#### EXCERPTED PASSAGE
───
Population growth in Dallas County is causing the shortage in courtrooms. The county crossed the 80,000-person threshold in 2016, which statutorily authorized the appointment of an additional associate district judge to the county, but chronic underfunding of the state judiciary by the tax-cutting Iowa Legislature has delayed the appointment.

The delay might be a kind of blessing in disguise for Dallas County because the courthouse does not have enough courtrooms to house a new associate district judge even if he or she were appointed. When District Judge Thomas P. Murphy of West Des Moines was sworn in last January as a judge in the Fifth Judicial District, he occupied the chambers of retiring District Judge Gregory A. Hulse.

The population has doubled since 2000, according to the U.S. Census Bureau, and that rapid growth drives all the space-related decisions made by the county supervisors. The 2015 repurposing of the old Dallas County Care Facility into the new Human Services Campus and the current construction of the Dallas County Law Enforcement Center are two big, recent moves in the county’s perennial space game.

“We have administrative-space needs impending along with the court situation breathing down our necks,” said Supervisor Brad Golightly, the board’s current chair, in 2015. “I’d hate to see us drop the ball on this and not offer a solution to all these administrative-space needs.”

Those administrative needs are no longer impending. They have arrived. Discussions about allocating space in the cramped county courthouse have been going on since at least 2007, when workers for the state and county resumed their functions in the 116-year-old building after the two-year, $10 million remodeling and renovation project.

In anticipation of the courts’ expansion and in an effort to manage their own expanding workloads, county departments have been slowly vacating the courthouse for several years. The Dallas County Auditor’s office moved out of the courthouse in summer 2016 and centralized its election, accounting and real estate services at 210 N. 10th St.

Summer 2016 also saw the county’s information services or IT department swap its ground-floor offices in the courthouse for rooms at 902 Court St., and the Dallas County Assessor’s office vacated the courthouse last summer and now operates across the street at 121 N. Ninth St.

As things now stand, the third and fourth floors of the courthouse are wholly devoted to court functions, and all the proposed rearrangements will occur on the first and second floors. The east wing of the first floor is currently occupied by the Dallas County Clerk of Court and half of the west wing by the offices of Juvenile Court Services. On the second floor, half of the east wing now houses the offices of Dallas County Recorder Chad Airhart, and half of the west wing holds Hambleton’s tax division.
───
#### DATA
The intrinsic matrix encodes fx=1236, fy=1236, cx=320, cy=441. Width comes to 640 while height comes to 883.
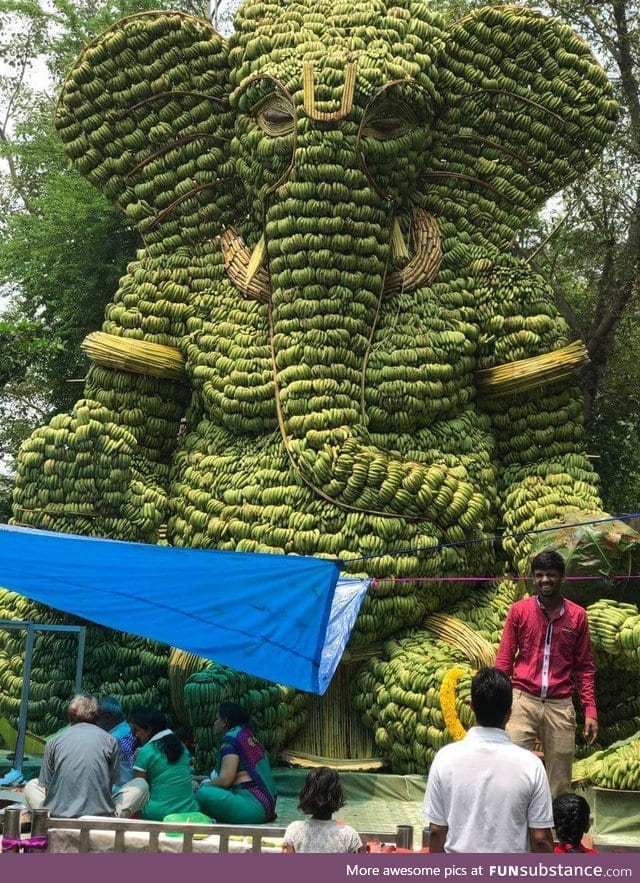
───
#### COMPLETE THE FOLLOWING
**a)** Answer these questions using the Dallas County courthouse passage:
(i) In what year did Dallas County cross the 80,000-person threshold?
(ii) At what address does the Dallas County Assessor's office now operate?
(iii) Which floors of the courthouse are wholly devoted to court functions?
**b)** Carry the Dallas County courthouse passage forward from its last sentence, writing the next few paragraphs.

#### ANSWER SECTION
**a)**
(i) 2016
(ii) 121 N. Ninth St.
(iii) The third and fourth floors

**b)**
The stage is thus set — or bare, rather — and ready for the next act in the Dallas County Courthouse. The first scene was played at this week’s supervisors meeting.

Provisional plans emerge

Fifth Judicial District Court Administrator Christopher Patterson atteded this week’s supervisors meeting and proposed combining the offices of the clerk of court and juvenile court services in the east wing of the second floor and converting the west wing into an additional large courtroom, bringing the courthouse total to five.

The county treasurer and recorder would relocate to the first floor of the courthouse, with Hambleton’s offices taking the lion’s share of the floor space.

Patterson’s was the most recent proposal emerging from a protracted series of meetings dating from May 16, 2017, when Judges Gamble and Hefner presented the court’s space needs at a session of the Dallas County Supervisors, accompanied by Patterson and Fifth Judicial District Juvenile Court Officer Supervisor Linda Colby.

Hefner and Patterson later renewed the discussions at the supervisors’ Aug. 8, 2017, meeting, and Patterson’s Oct. 17, 2017, presentation gave the supervisors a lot of data to chew on. Last winter saw delivery of a Dec. 21 letter to the supervisors from Gamble and Hefner followed by a Dec. 22 reply from Hambleton and Airhart, who made their space needs known to the supervisors.

Discussions continued this year. Jerry Purdy of Waukee-based Design Alliance, the county’s architect, presented the supervisors with conceptual drawings for possible new arrangements July 17, and he met July 26 for discussions with Patterson, Dallas County Operations Department Director Rob Tietz and Dallas County Supervisor Mark Hanson.

“We’re working well together,” Purdy told the supervisors July 31. “We understand the final outlook, the final floor plan, but to get to the final end game does mean some shuffling and some adjustment. We need to decide what we can live with to make it happen.”

Purdy presented the board with a new set of conceptual drawings Aug. 7, and Patterson brought his latest proposal Aug. 14.

Patterson said his plan “addresses the court’s short-term and intermediate-term needs as well as addresses the board’s priority to provide additional space for the treasurer’s office and a different location for the recorder. We believe this proposal is both beneficial in terms of minimizing cost and delay.”

The supervisors appeared to react favorably to Patterson’s latest iteration.

“This does provide a solution to make that happen,” Hanson said.

Patterson said the new large courtroom on the second floor “would provide us some flexibility in terms of the types of hearings that we can schedule. It will provide us increased capacity to handle cases, to assemble a jury, to conduct court-services events.”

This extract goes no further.